Just as a bit of colour for this post, the three ways query name can be sorted as pointed out by dariober are:

samtools -n: Uses a natural sort. The check in python would be:

def nat(qname): return [int(s) if s.isdigit() else s for s in re.split(r'(\d+)', qname)]
it = iter(qnames); it.next()
all(nat(b) >= nat(a) for a, b in itertools.izip(qnames, it))

picard SortSam SORT_ORDER=queryname: Uses an ASCII sort:

it = iter(qnames); it.next()
all(b >= a for a, b in itertools.izip(qnames, it))     # returns True or False accordingly

unix sort: Uses a "dictionary sort" which is unix for "ASCII sort for only alphanumeric values":

def alphanumeric(qname): [ s for s in qnames[0] if s.isalnum() ]
it = iter(qnames); it.next() # always 1 ahead
all(alphanumeric(b) >= alphanumeric(a) for a, b in itertools.izip(qnames, it))

When sorting by position, fortunately samtools and Picard are exactly the same.
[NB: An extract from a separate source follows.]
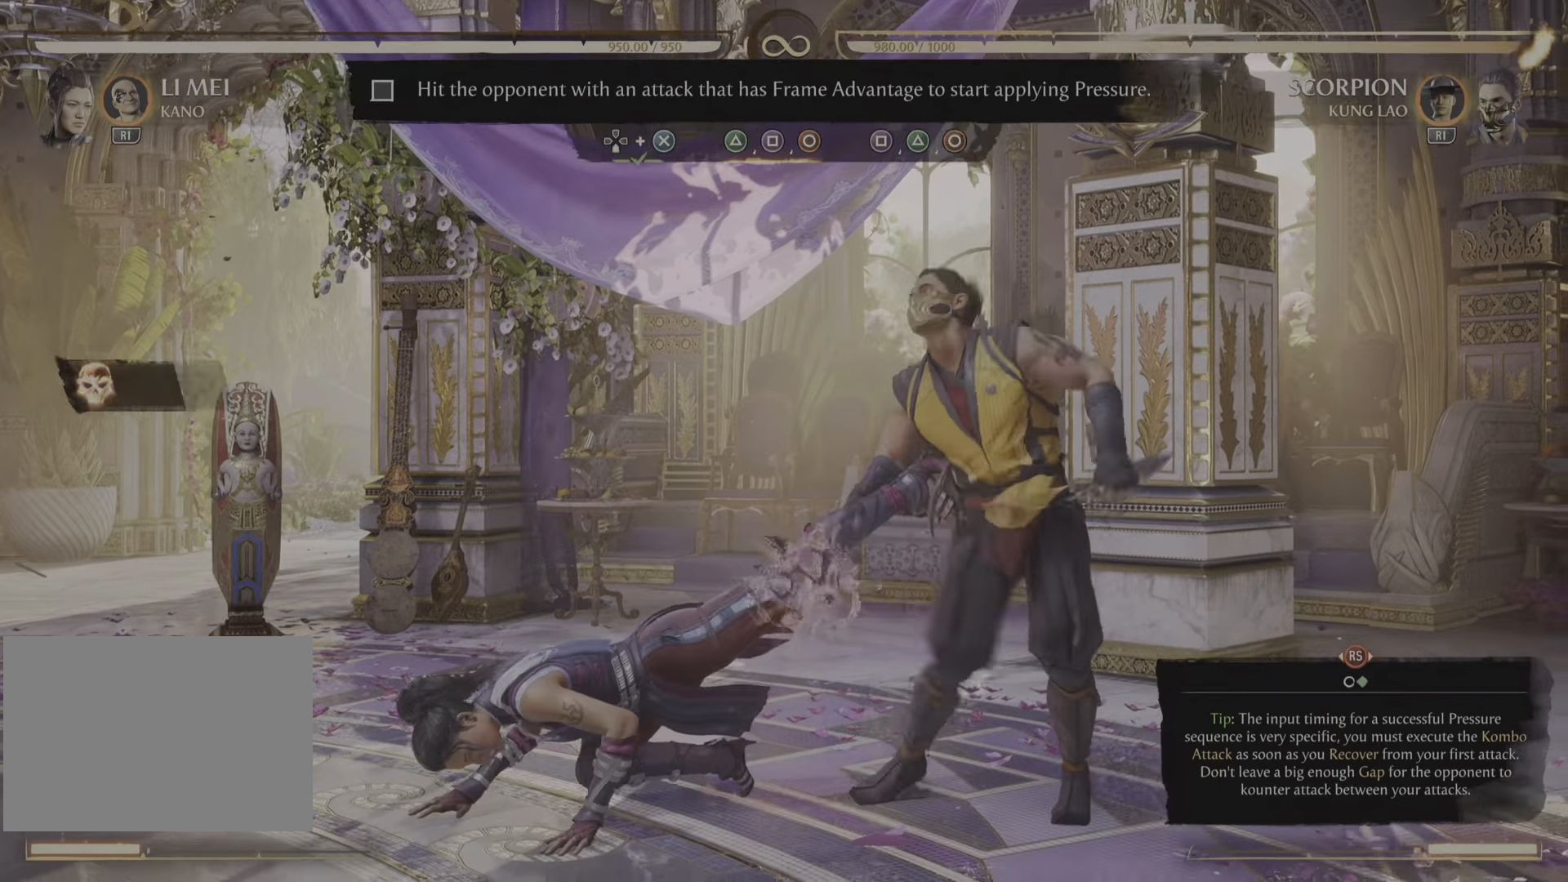
{"buttons": [], "left_stick": "center", "right_stick": "center", "events": []}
This is because they don't try and sort the chromosomal order (using the same incompatible method as the qname), but instead use whatever is already in the head of the SAM/BAM file. Since neither tool lets you sort without a header, we get compatibility here :) Also, I think most mappers return the chromosomes in natural-sort order (chr1, chr2, ... chr10), which is nice. Maybe thats just how the genome.fa comes.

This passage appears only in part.